Truono is a first-time candidate who was born and raised in Wilmington and spent most of his life in the financial services industry, most recently as Chief Compliance Officer for PayPal. While he’s lived most of his life in Delaware, he’s also spent time in Washington, D.C. in the PayPal job as well as New York City with JP Morgan Chase and American Express.
From the extreme southern end of Delaware near Fenwick Island, Arlett owns a real estate company, is an ordained Christian officiant and onetime Naval reservist, and has represented his district on Sussex County Council since 2014. But there are two things Arlett is more well-known for: he spearheaded the drive to make Sussex County a right-to-work county and, while he’s never undertaken a statewide campaign for himself he was the state chair of Donald Trump’s 2016 Presidential campaign.

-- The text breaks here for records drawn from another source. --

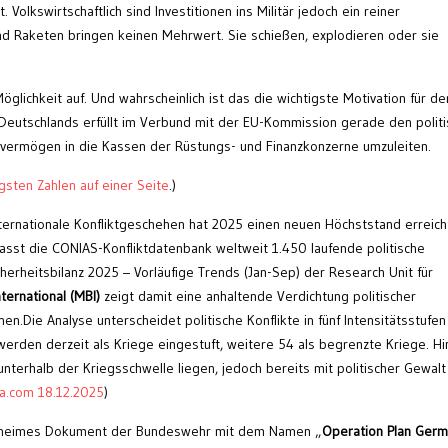
Volkswirtschaftlich sind Investitionen ins Militär jedoch ein reiner
nd Raketen bringen keinen Mehrwert. Sie schießen, explodieren oder sie
Möglichkeit auf. Und wahrscheinlich ist das die wichtigste Motivation für de
g Deutschlands erfüllt im Verbund mit der EU-Kommission gerade den polit
lksvermögen in die Kassen der Rüstungs- und Finanzkonzerne umzuleiten.
igsten Zahlen auf einer Seite
.)
ernationale Konfliktgeschehen hat 2025 einen neuen Höchststand erreich
sst die CONIAS-Konfliktdatenbank weltweit 1.450 laufende politische
icherheitsbilanz 2025 – Vorläufige Trends (Jan-Sep) der Research Unit für
ternational (MBI)
zeigt damit eine anhaltende Verdichtung politischer
n.Die Analyse unterscheidet politische Konflikte in fünf Intensitätsstufen
 werden derzeit als Kriege eingestuft, weitere 54 als begrenzte Kriege. Hi
terhalb der Kriegsschwelle liegen, jedoch bereits mit politischer Gewalt
a.com 18.12.2025
)
eheimes Dokument der Bundeswehr mit dem Namen „
Operation Plan Ger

Since it’s highly unlikely De La Fuente will emerge from the primary, the question becomes which of these two conservatives (if either became Senator, it’s likely their actions will fall under the Reagan 80% rule for the other) will prevail. Obviously Truono has the bigger voter base in New Castle County, but he’s laboring as a basic unknown whereas Arlett may have more familiarity with voters around the state as the Trump campaign chair. But would that repel moderate Republicans?
Of the statewide races in Delaware, I think the Senate one is the most likely to not be a snoozer. I’ll be an interested observer, that’s for sure.